Work required: Output the listing word for word, minus images.

Given information:
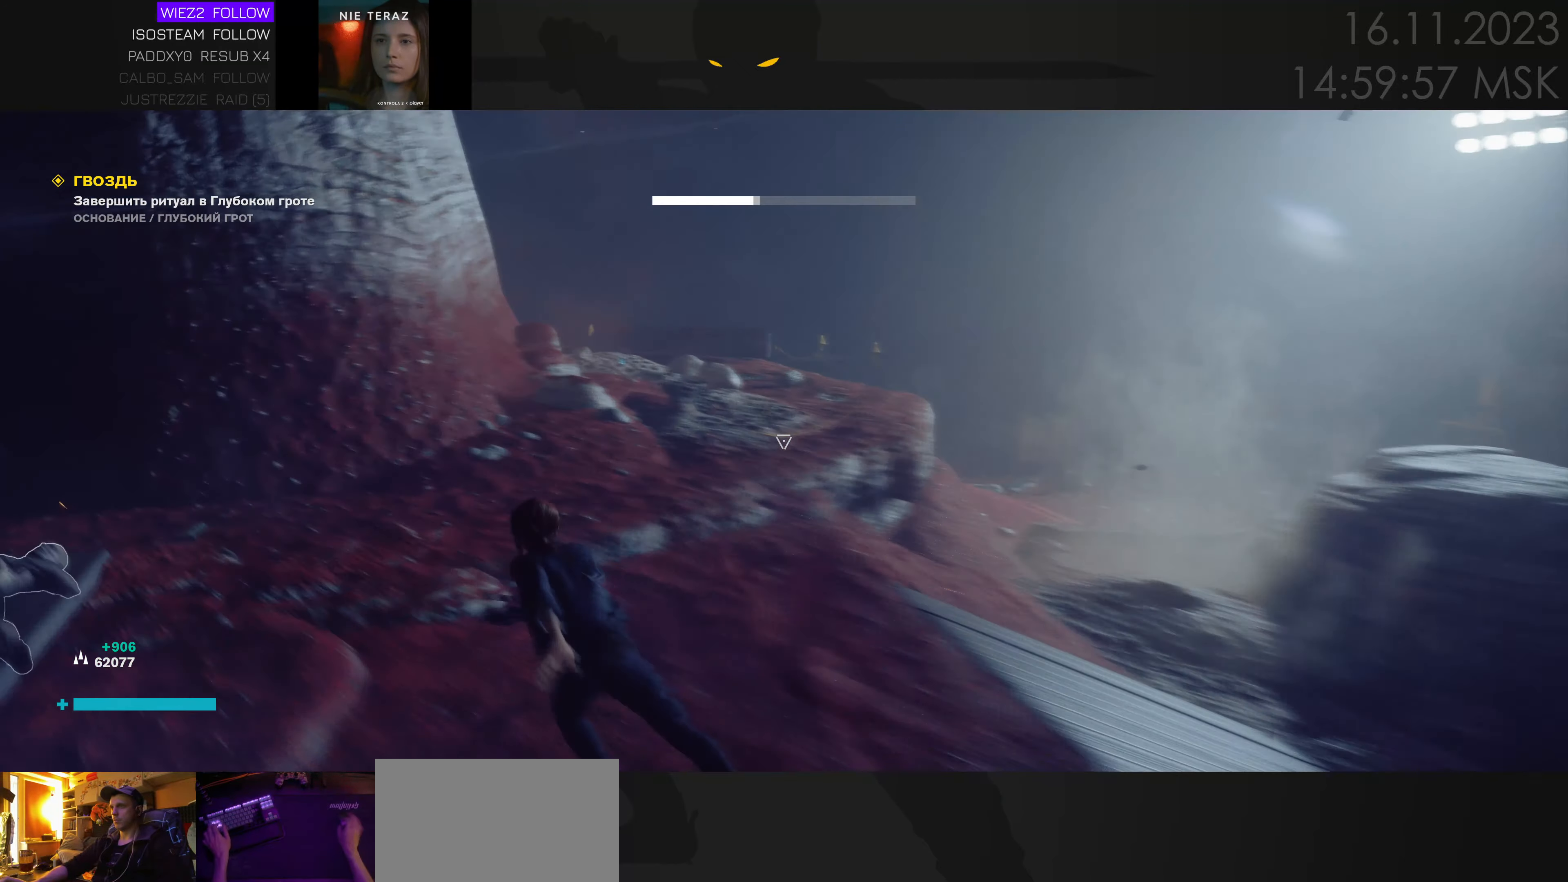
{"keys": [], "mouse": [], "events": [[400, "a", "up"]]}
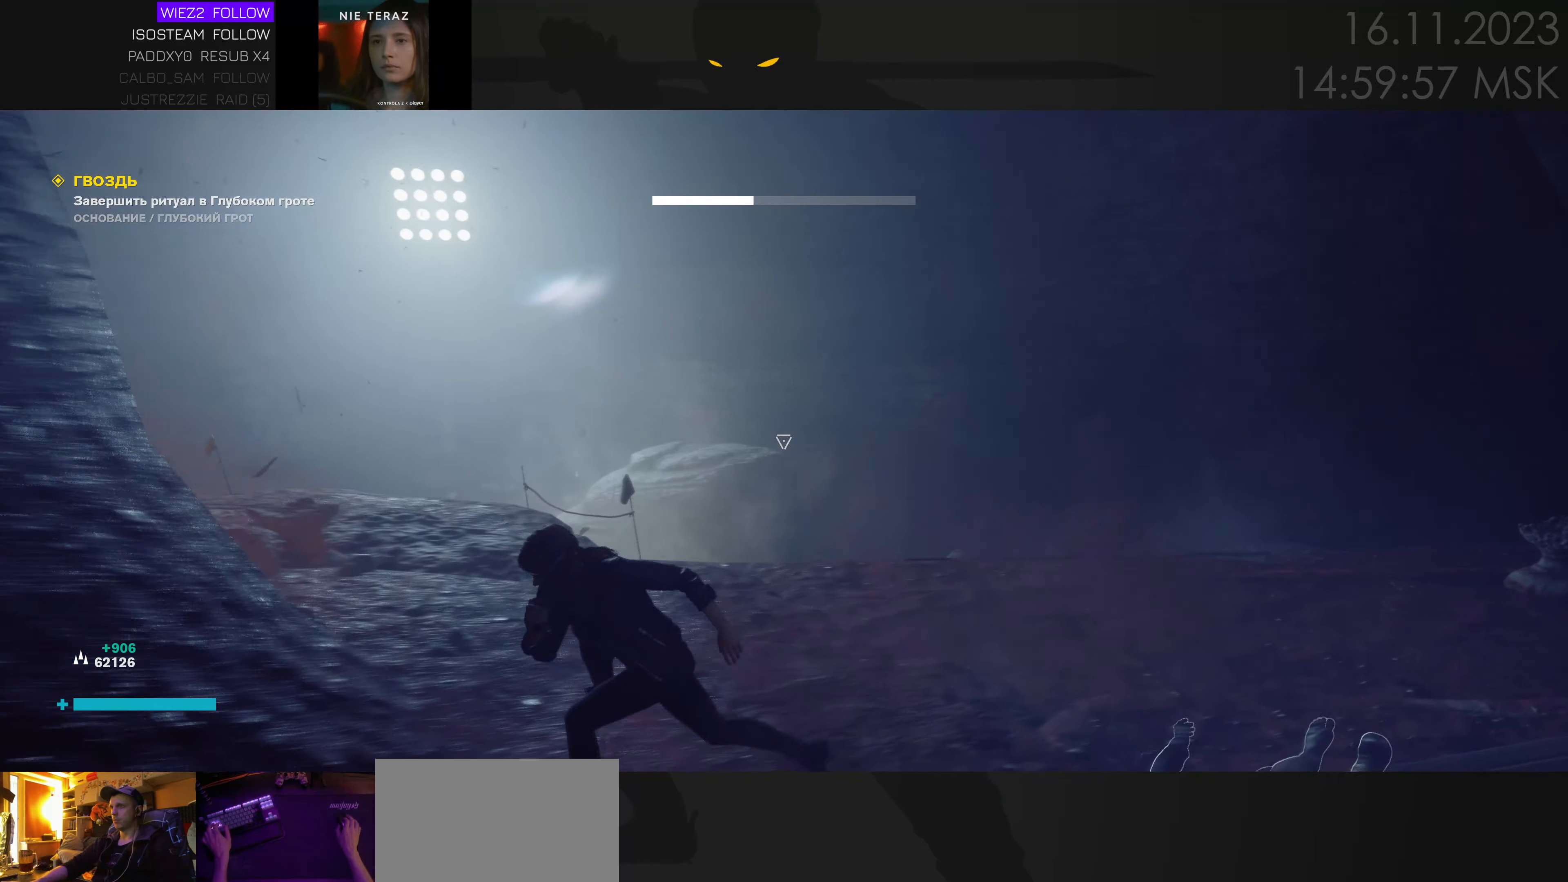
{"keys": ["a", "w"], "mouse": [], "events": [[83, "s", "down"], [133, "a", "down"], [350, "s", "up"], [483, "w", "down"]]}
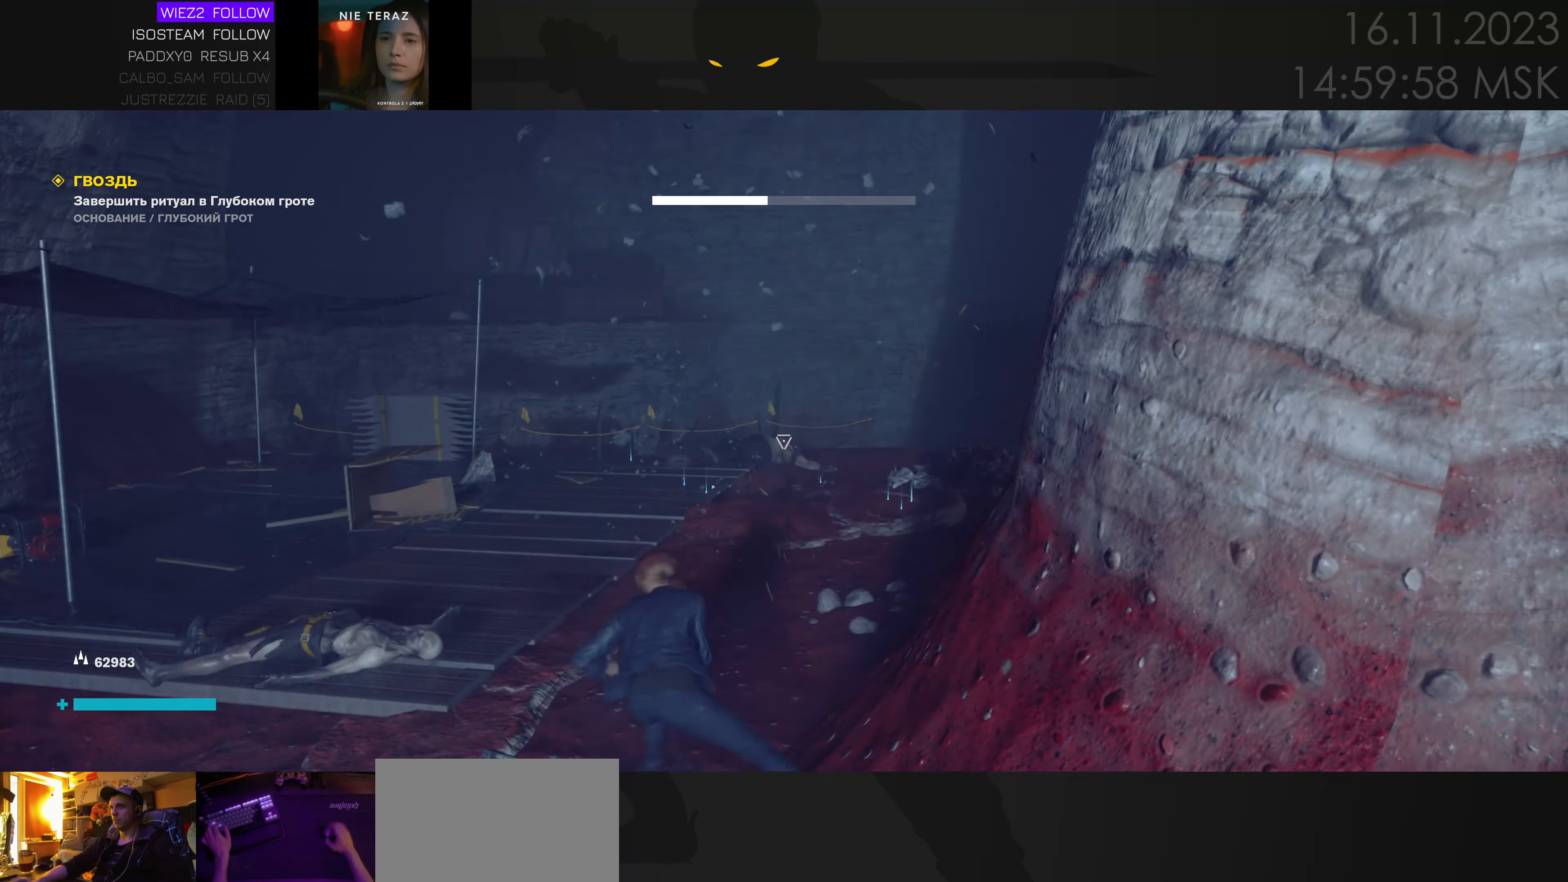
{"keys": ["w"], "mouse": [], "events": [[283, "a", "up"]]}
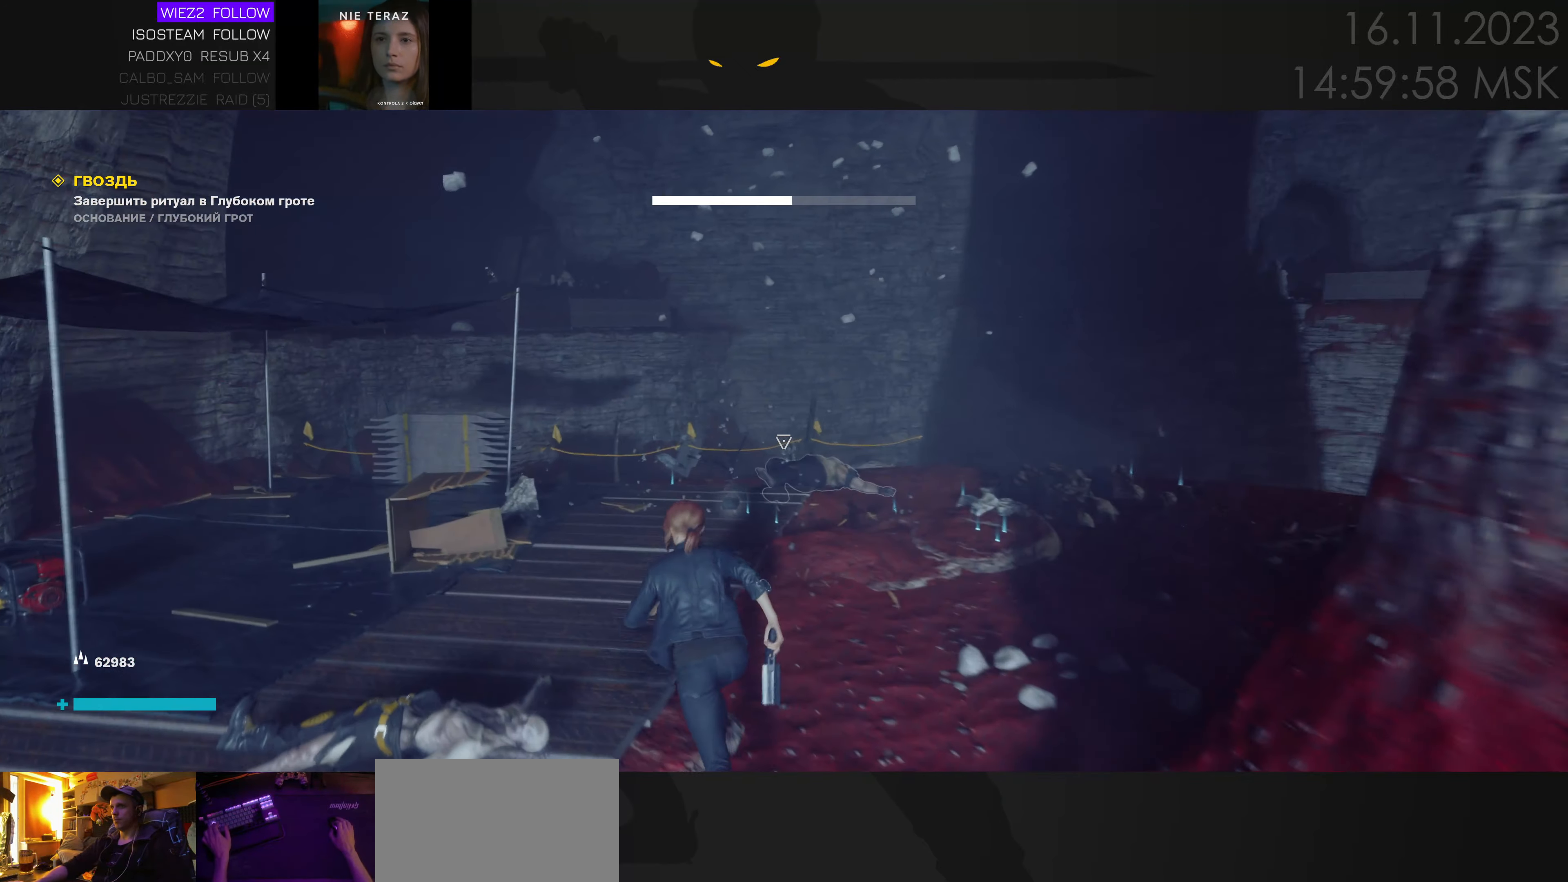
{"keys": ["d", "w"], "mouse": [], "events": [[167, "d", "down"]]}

Task result:
{"keys": [], "mouse": [], "events": [[400, "a", "up"]]}
{"keys": ["a", "w"], "mouse": [], "events": [[83, "s", "down"], [133, "a", "down"], [350, "s", "up"], [483, "w", "down"]]}
{"keys": ["w"], "mouse": [], "events": [[283, "a", "up"]]}
{"keys": ["d", "w"], "mouse": [], "events": [[167, "d", "down"]]}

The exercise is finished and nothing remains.